StartServer添加方法通过applyCh获取RAFT返回消息
go func() {
for {
select {
case <- kv.killCh:
return
case applyMsg := <- kv.applyCh:
if !applyMsg.CommandValid {
kv.readSnapShot(applyMsg.CommandData)
continue
}
kv.apply(applyMsg)
}
}
}()
func (kv *ShardKV) apply(applyMsg raft.ApplyMsg) {
if cfg, ok := applyMsg.Command.(shardmaster.Config); ok {
kv.updateInAndOutDataShard(cfg)
} else if migrationData, ok := applyMsg.Command.(MigrateReply); ok{
kv.updateDBWithMigrateData(migrationData)
}else {
op := applyMsg.Command.(Op)
if op.OpType == "GC" {
cfgNum,_ := strconv.Atoi(op.Key)
kv.gc(cfgNum,op.SeqNum);
} else {
kv.normal(&op)
}
if notifyCh := kv.put(applyMsg.CommandIndex,false); notifyCh != nil {
send(notifyCh,op)
}
}
if kv.needSnapShot() {
go kv.doSnapShot(applyMsg.CommandIndex)
}
}
MIGRATION DATA REPLY乱序
REPLY 发到RAFT里面,虽然有顺序,但返回的时候顺序可能是乱的。比如现在我的CONFIG已经更新到9,这个时候RAFT才把CONFIG的6 返回回来。我们应该直接忽略这个版本。
在收到CONFIG 变更刷新CONFIG,然后更新COME IN SHARD,随后后台线程会去PULL。从更新COME IN SHARD到数据SHARD过来。这段时间内,必须得拒绝掉所有的索要该SHARD的请求。
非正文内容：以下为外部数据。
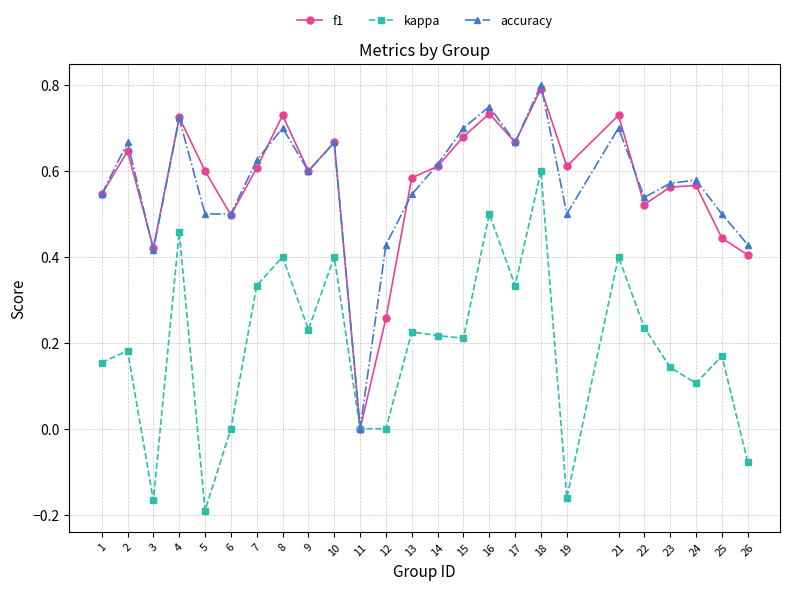

True or false: accuracy has a value of 0.8 at 19.

False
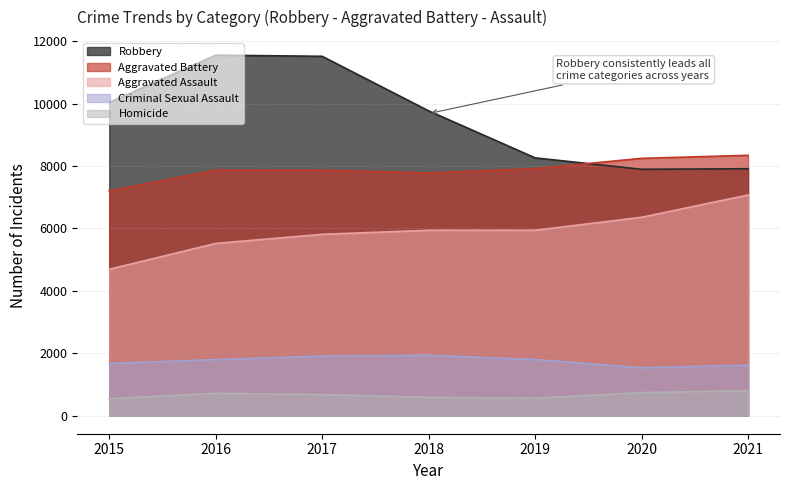

True or false: Aggravated Battery has more than 0 interior local peaks.

True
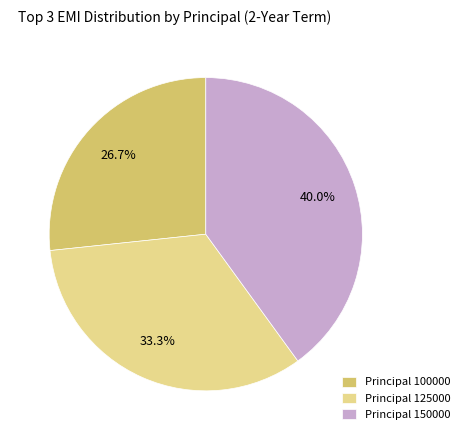

Is Principal 150000 the majority of the pie?

No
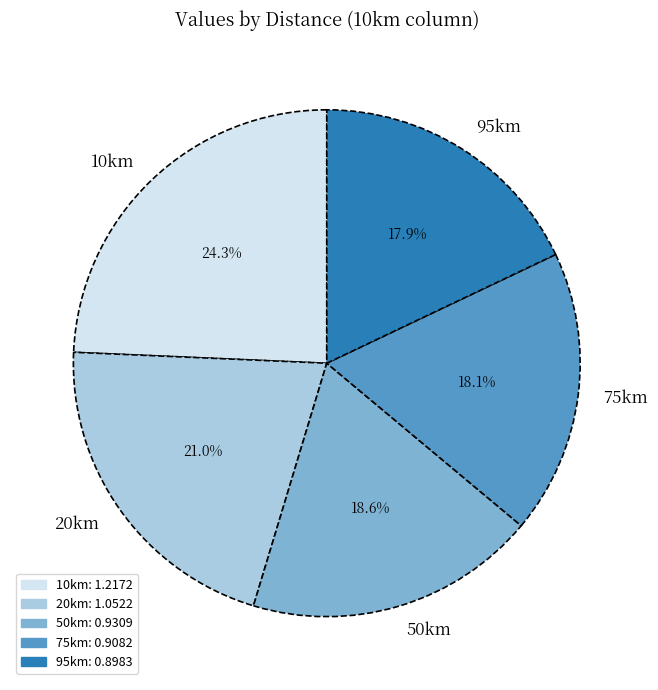

To the nearest percent, what percentage of the pie is 20km?

21%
所以我们不能直接从CONFIG来判断是不是WRONG GROUP。
ShardKV添加myShards继续当前SHARD是否可以提供服务
myShards map[int]bool
if _, ok := kv.myShards[migrationData.Shard]; !ok {
kv.myShards[migrationData.Shard] = true
for k, v := range migrationData.DB {
kv.db[k] = v
}
for k, v := range migrationData.Cid2Seq {
kv.cid2Seq[k] = Max(v,kv.cid2Seq[k])
}
}
实现Shard更新
根据新的CONFIG来,判断要送出去的数据是哪些,自己要接受进来的数组是哪些。
func (kv *ShardKV) updateInAndOutDataShard(cfg shardmaster.Config) {
kv.mu.Lock()
defer kv.mu.Unlock()
if cfg.Num <= kv.cfg.Num { //only consider newer config
return
}
oldCfg, toOutShard := kv.cfg, kv.myShards
kv.myShards, kv.cfg = make(map[int]bool), cfg
for shard, gid := range cfg.Shards {
if gid != kv.gid {continue}
if _, ok := toOutShard[shard]; ok || oldCfg.Num == 0 {
kv.myShards[shard] = true
delete(toOutShard, shard)
} else {
kv.comeInShards[shard] = oldCfg.Num
}
}
if len(toOutShard) > 0 { // prepare data that needed migration
kv.toOutShards[oldCfg.Num] = make(map[int]map[string]string)
for shard := range toOutShard {
outDb := make(map[string]string)
for k, v := range kv.db {
if key2shard(k) == shard {
outDb[k] = v
delete(kv.db, k)
}
}
kv.toOutShards[oldCfg.Num][shard] = outDb
}
}
}
WRONG GROUP
数据会在APPLY CH收到新的CONFIG,一部分要TO OUT的数据就会从DB里DELETE掉。为了确保NOTIFY CH的传输过程中,这个DB的更改不会影响到实际的GET的返回值。我们需要在接到APPLY CH的时候就把结果给注入到OP里。不然等OP发过去再从DB拿,有一定概率此时另一个线程已经再DELETE DB了。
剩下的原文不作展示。